WHAT IS NEEDED: Please reproduce the listing below verbatim, leaving out the pictures.

Short-answer tasks on charts
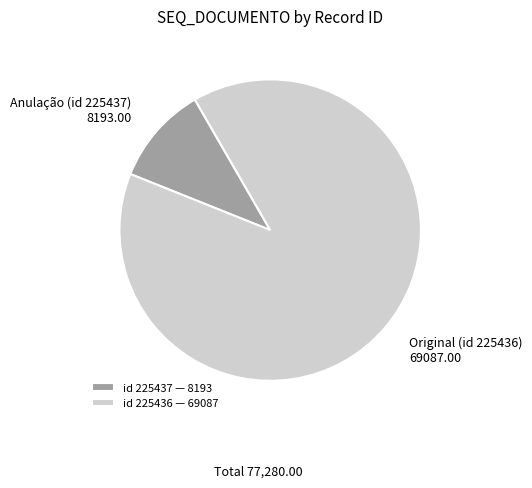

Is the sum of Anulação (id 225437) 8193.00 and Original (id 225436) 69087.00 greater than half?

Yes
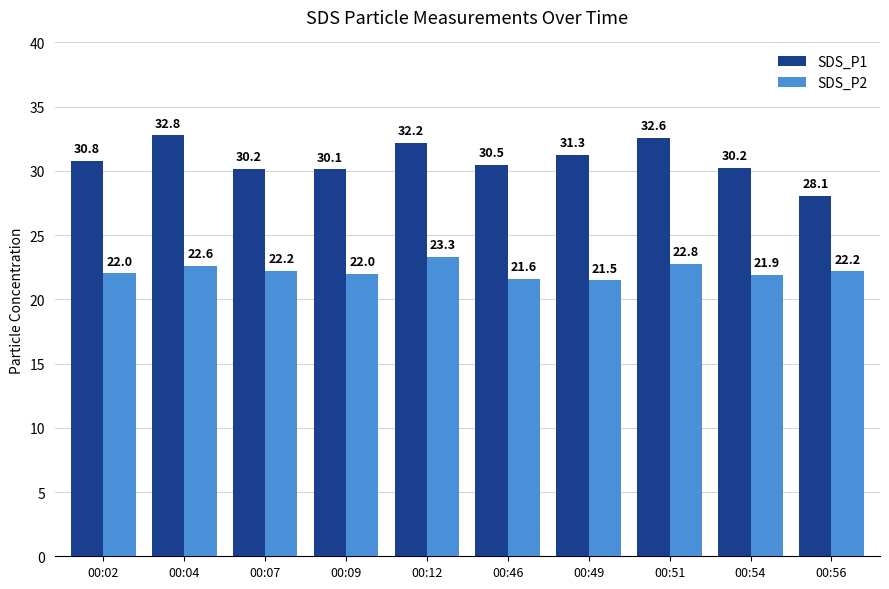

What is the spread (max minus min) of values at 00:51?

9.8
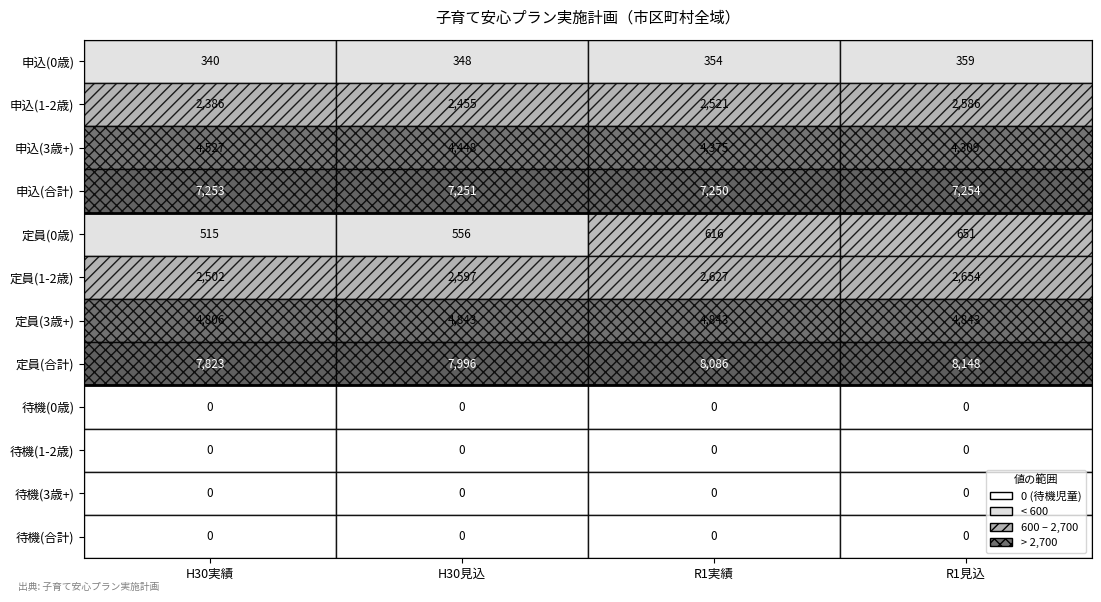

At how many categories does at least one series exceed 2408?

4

FINISHED TASK:
Is the sum of Anulação (id 225437) 8193.00 and Original (id 225436) 69087.00 greater than half?

Yes

What is the spread (max minus min) of values at 00:51?

9.8

At how many categories does at least one series exceed 2408?

4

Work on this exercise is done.